2018-06-28T23:26:03+00:00June 28th, 2018|

“Alek Lee’s second 12” on Antinote starts with an uptempo opening to a rather downtempo record. Playing with some of the genre (namely, deep house) codes like the use of a politically-aware speech or vibes, Alek Lee can’t resist to give Time his special treatment nonetheless: using some of his dubby tools and bringing in a warm trumpet he takes the song onto a rather windy road. Don’t fall for it though: Time is a red herring…

The next song is without doubt more immediately recognizable as an Alek Lee’s tune with its slightly Pink Floydian vibe and its overall jam feel.

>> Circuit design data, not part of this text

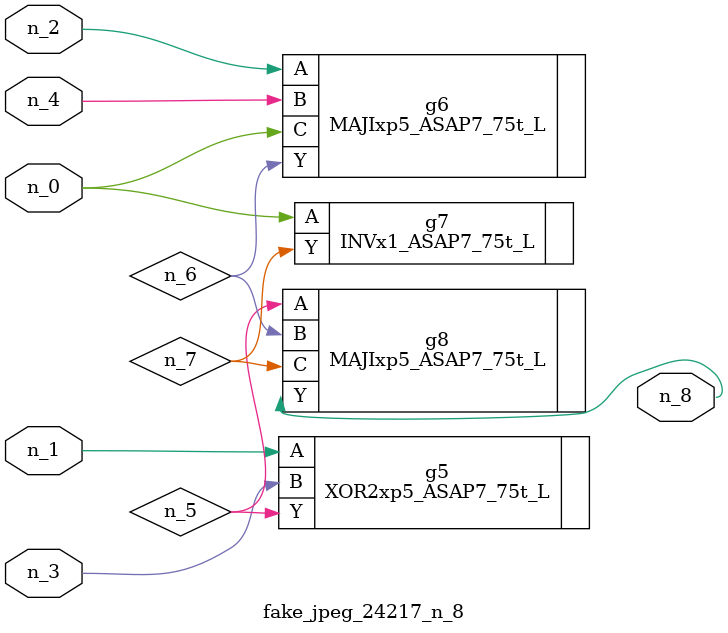
<source format=v>
module fake_jpeg_24217_n_8 (n_3, n_2, n_1, n_0, n_4, n_8);

input n_3;
input n_2;
input n_1;
input n_0;
input n_4;

output n_8;

wire n_6;
wire n_5;
wire n_7;

XOR2xp5_ASAP7_75t_L g5 ( 
.A(n_1),
.B(n_3),
.Y(n_5)
);

MAJIxp5_ASAP7_75t_L g6 ( 
.A(n_2),
.B(n_4),
.C(n_0),
.Y(n_6)
);

INVx1_ASAP7_75t_L g7 ( 
.A(n_0),
.Y(n_7)
);

MAJIxp5_ASAP7_75t_L g8 ( 
.A(n_5),
.B(n_6),
.C(n_7),
.Y(n_8)
);


endmodule
</source>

On Kesef, the musician whispers in a tunnel of sound effects, joined by his beloved melodica and a nonchalant electric guitar.

Those who dug his previous EP might want to check out Colors and its nemesis – Dark Colors – on the flip side. Borrowing some of the ingredients he put into Sfarot, Alek Lee cooks a set of two eerie dubs. On Colors, the dark and thumping instrumental backs the voice of an impossible child, a creature bred in Tel-Aviv musician’s most twisted fantasies. Meanwhile, Dark Colors paradoxically takes a much more sentimental path. No voice this time but an emotionally-drenched melodica-lead breaking through a foggy environment of ominous synths and enigmatic noises to round off Lee’s mistier record so far.”